Written by Recensioni

Su Facebook si definiscono un gruppo che fa Ultra Heavy Rock e chiedono la cortesia di non essere catalogati come band Sludge. Impossibile accontentarli, sorry.  Titolo irriverente, come irriverenti sono i nomi dati alle singole canzoni, accomunate dal prefisso Pork. Ecco quindi iniziare con “Porkediem” e “Porkeria”, concise e dannatamente fuori da ogni schema tanto da ricordare la perizia di Cloudkicker.

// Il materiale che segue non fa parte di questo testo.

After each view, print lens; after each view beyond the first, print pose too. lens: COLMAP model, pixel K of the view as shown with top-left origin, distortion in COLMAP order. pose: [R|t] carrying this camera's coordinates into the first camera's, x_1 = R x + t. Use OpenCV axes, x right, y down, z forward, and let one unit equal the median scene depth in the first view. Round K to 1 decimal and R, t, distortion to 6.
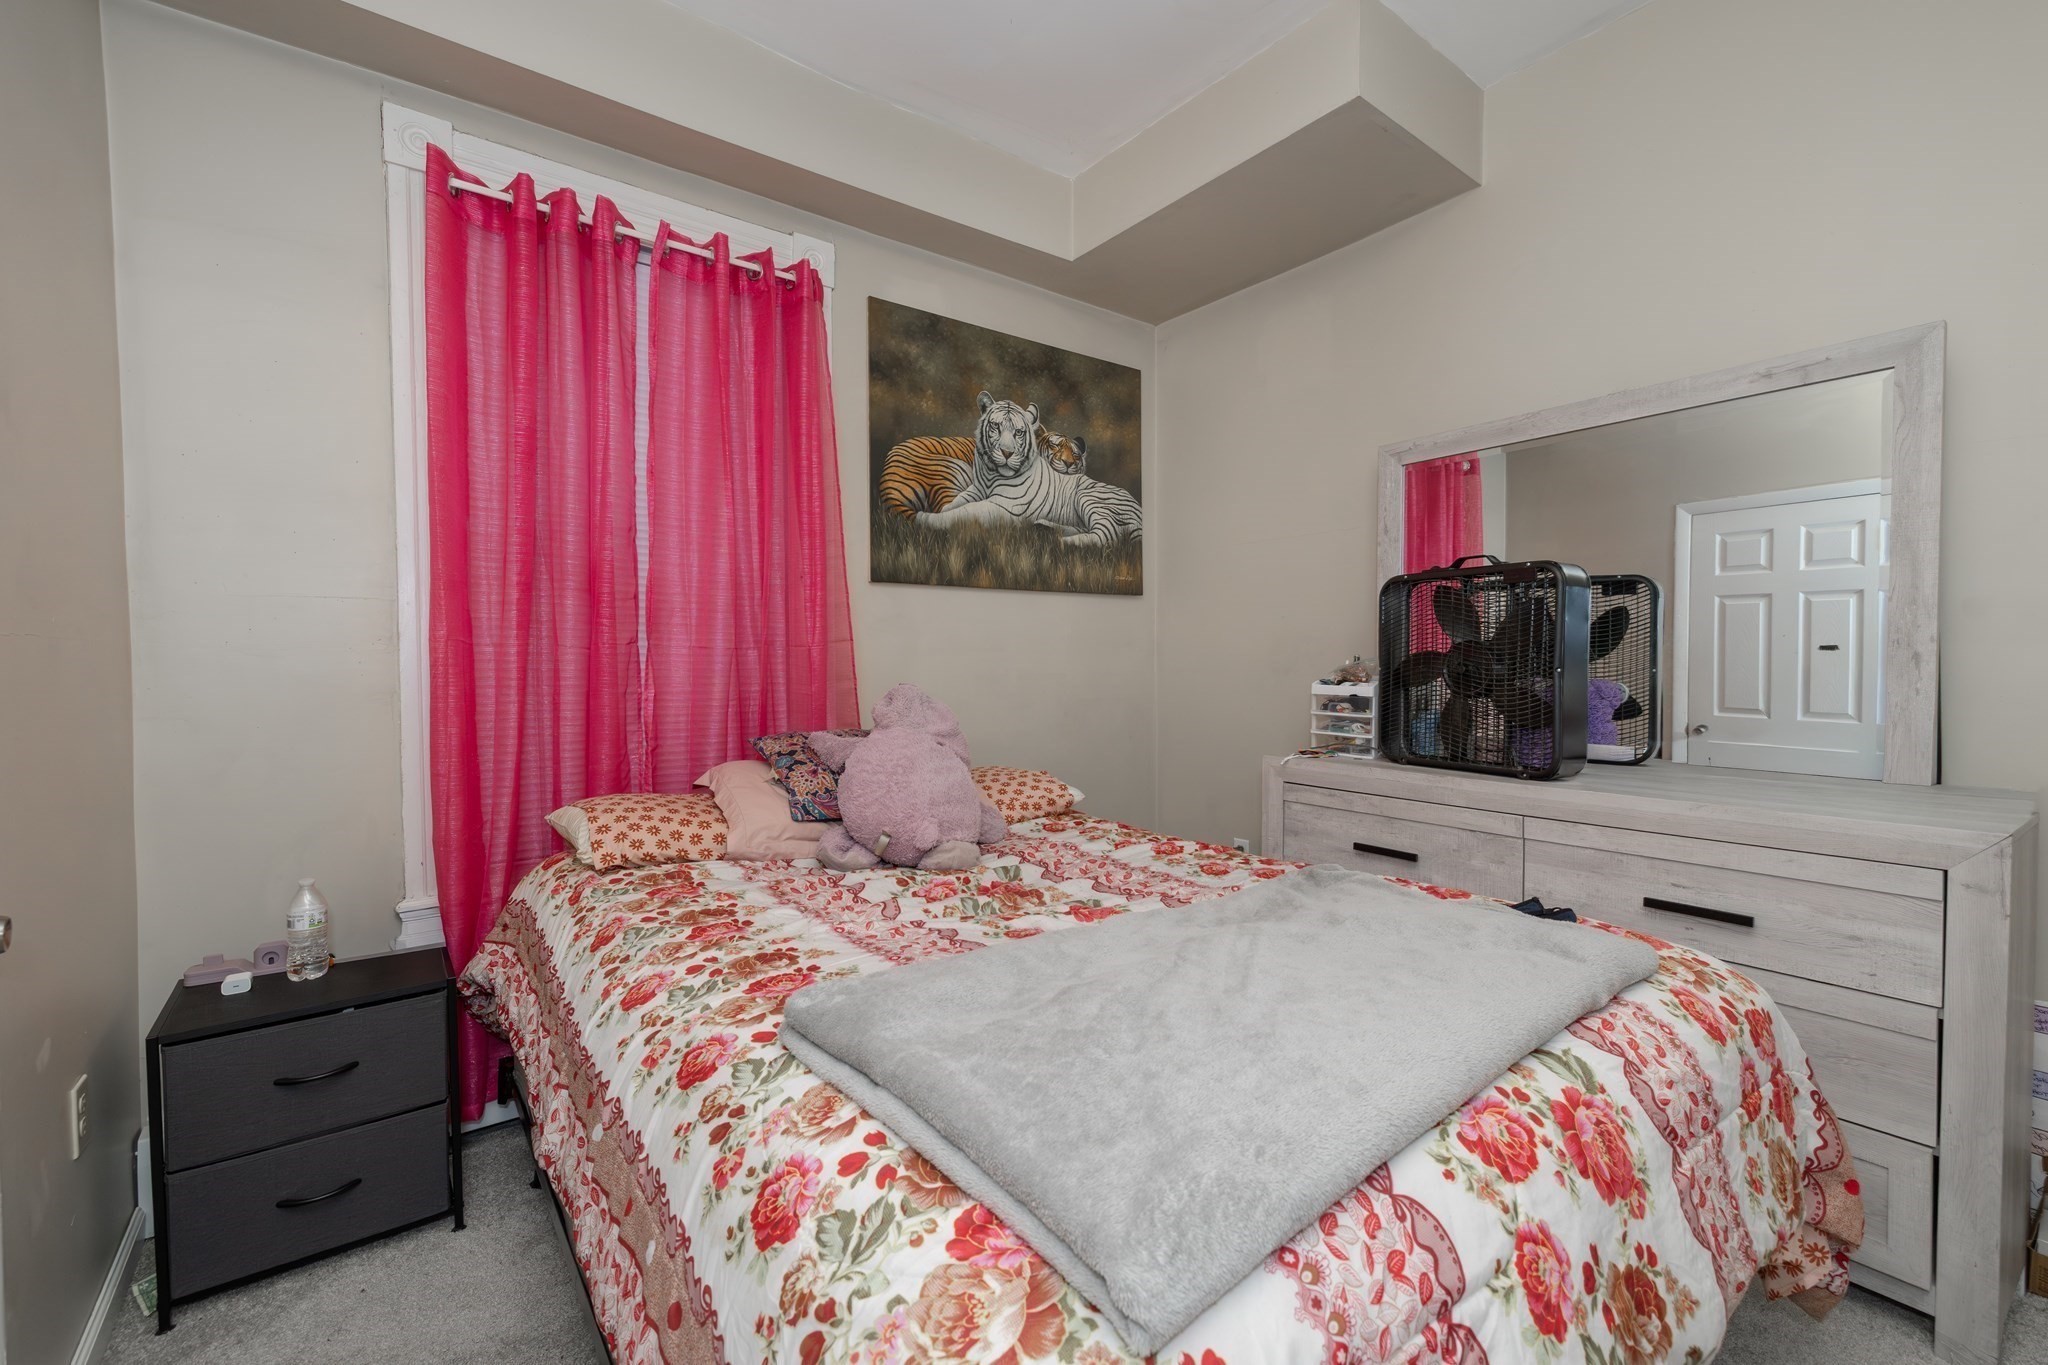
lens RADIAL K [[854.1, 0, 1015.1], [0, 854.1, 677.8], [0, 0, 1]] dist [-0.000261, 0.000485]
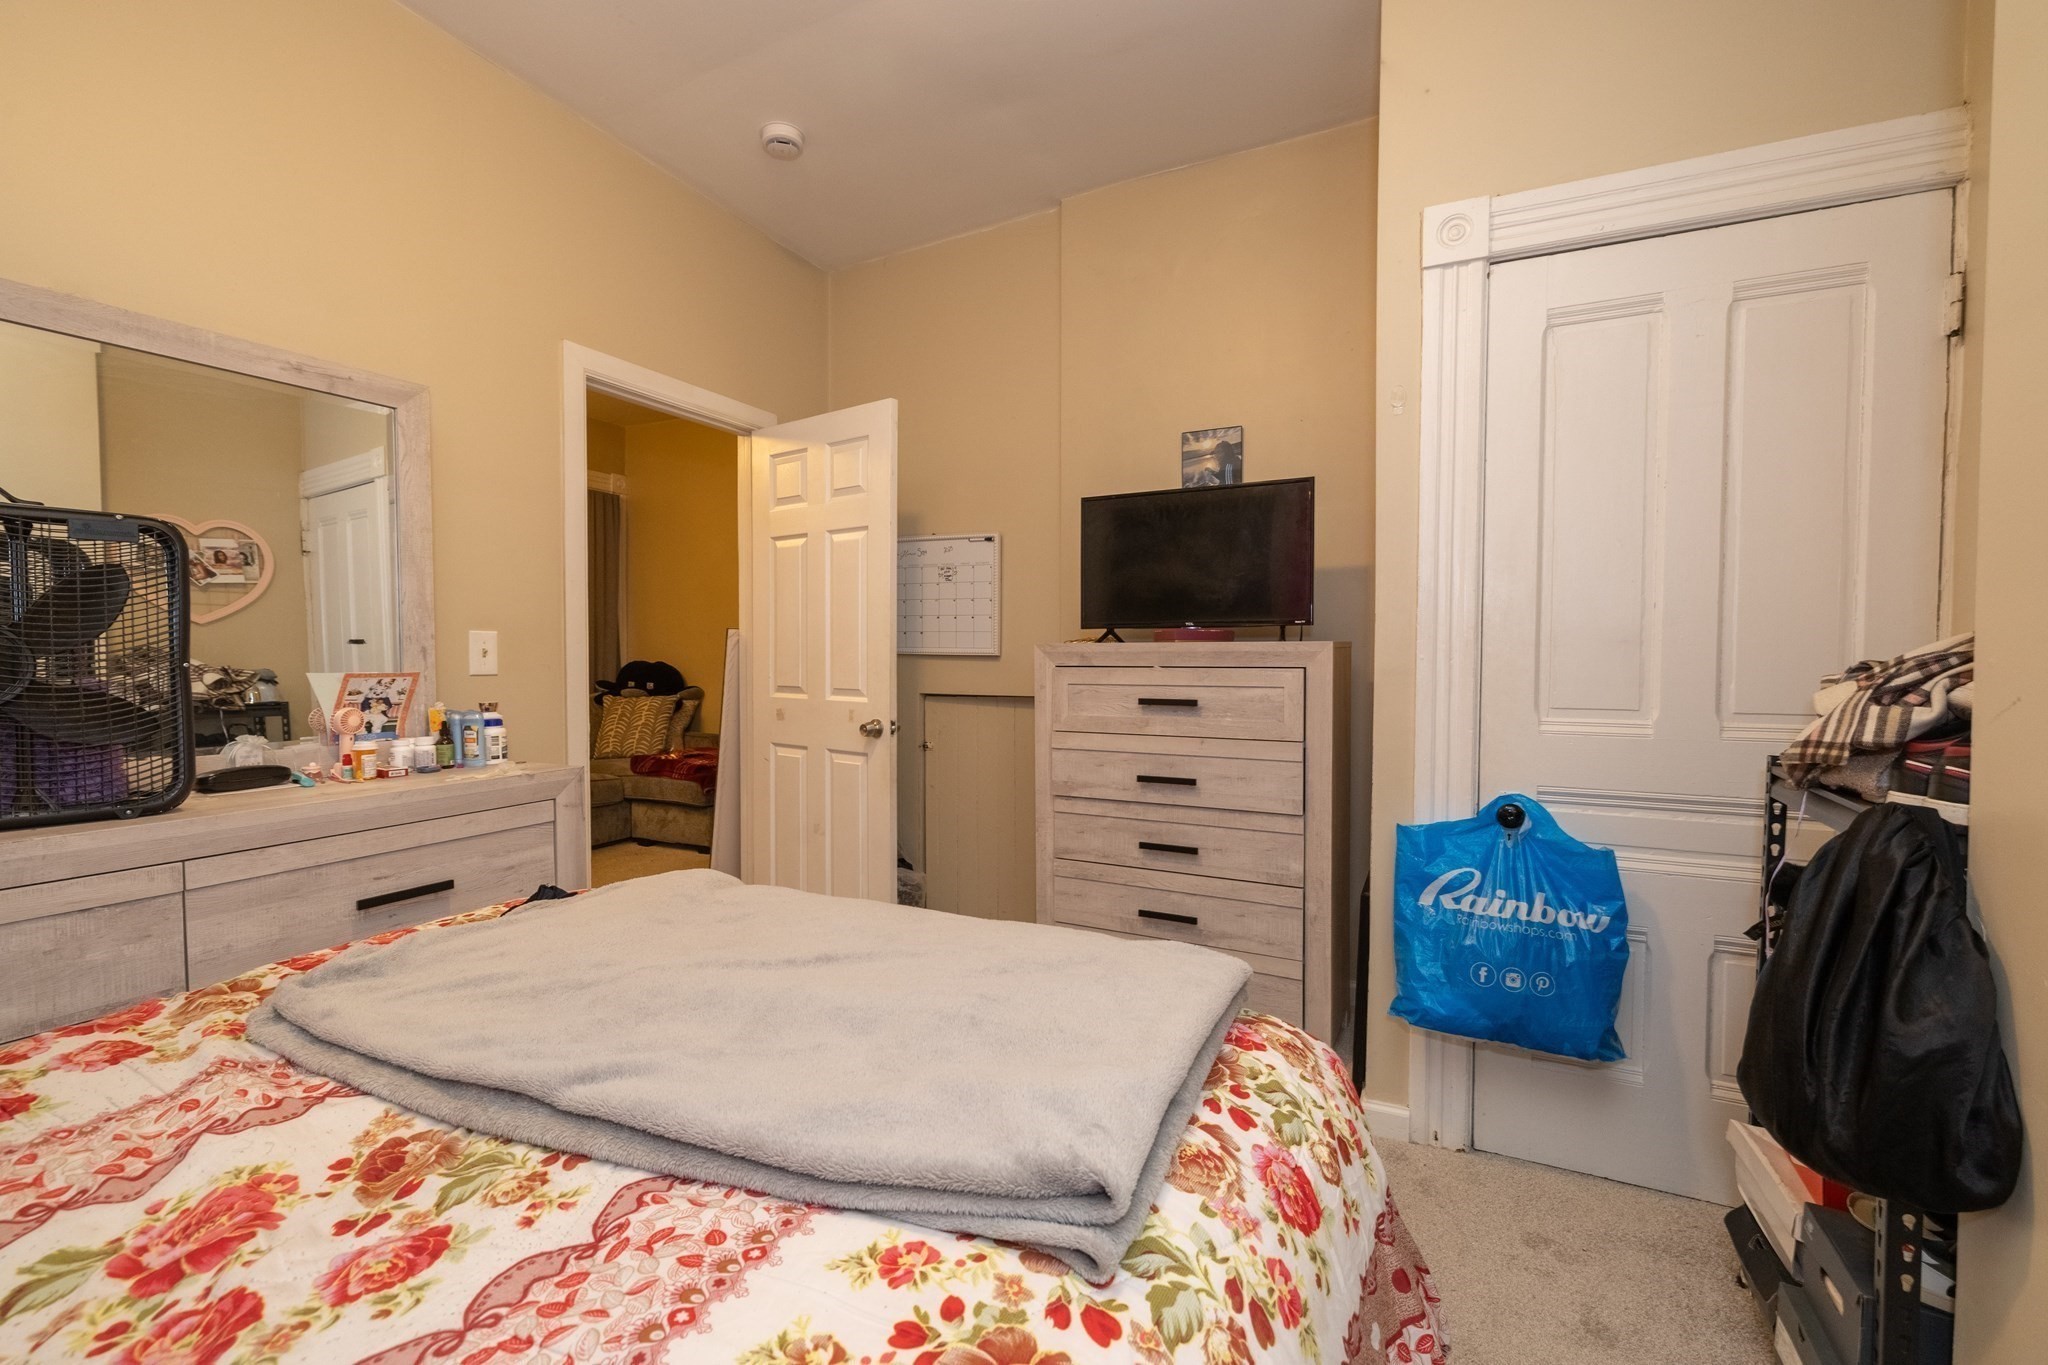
lens RADIAL K [[880.6, 0, 1024.0], [0, 880.6, 682.5], [0, 0, 1]] dist [-0.001157, -0.000132]
pose [[-0.465222, -0.025238, 0.884834, -0.922509], [0.015708, 0.999201, 0.036759, -0.020666], [-0.885055, 0.031000, -0.464453, 1.562584]]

I brani si intrecciano tra loro mossi sempre da un riff portante di Marcio a cui si palesa la batteria di Ste, ruvida e caustica al punto giusto. La scelta di suonare musica orfana di testi è tipica dello Sludge (…e due), avvicinandoli per sound a Pelican e Neurosis (vedere i tempi Doom di “Porkimede”). “Porkobot” è la vita artistica dei Melvins condensata in meno di tre minuti, “Pork Vader” si intromette con un Math Rock embrionale vicino ai nostrani Ruggine. Il duo lombardo si affida a “Porkangelogabriele” per congedarsi: una traccia di sei minuti dove prende il comando lo xilofono di Ste, mostrandosi così un abile polistrumentista. Porkestra è un progetto ambizioso, forse anche troppo, sorretto da eccellenti qualità tecniche, sviluppato però in maniera avulsa. Pochi acuti, poche parti che ci fanno sobbalzare dalla sedia. Tutto molto glaciale, privo di empatia. Risfodero il cappotto in anticipo. Ho già nostalgia della bella stagione.